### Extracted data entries
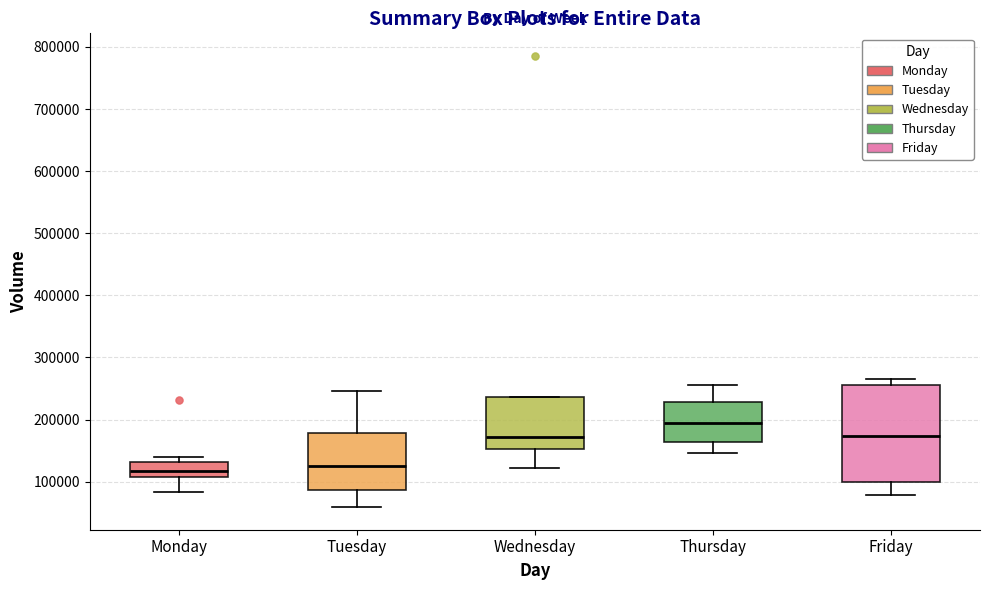

Which box has the highest median line?

Thursday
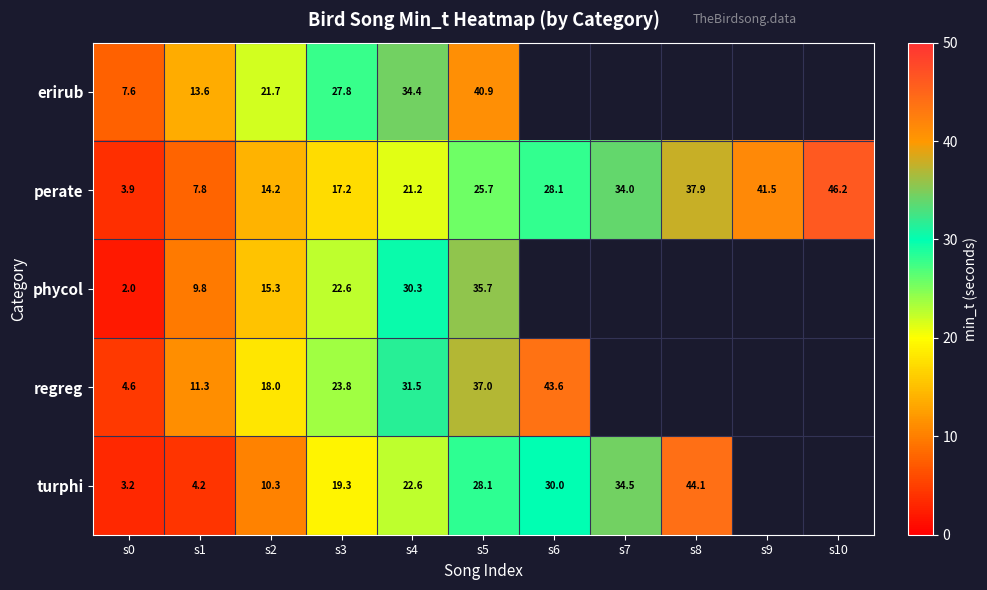

Rank the series at s5 from highest to lowest value.

erirub, regreg, phycol, turphi, perate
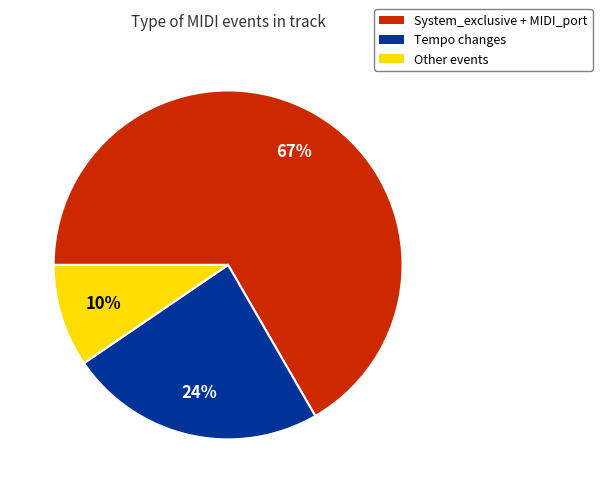

True or false: Other events accounts for 1% of the total.

False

### Your instructions
Copy out every line of the listing above word for word, and leave the pictures out.

### Task output
Which box has the highest median line?

Thursday

Rank the series at s5 from highest to lowest value.

erirub, regreg, phycol, turphi, perate

True or false: Other events accounts for 1% of the total.

False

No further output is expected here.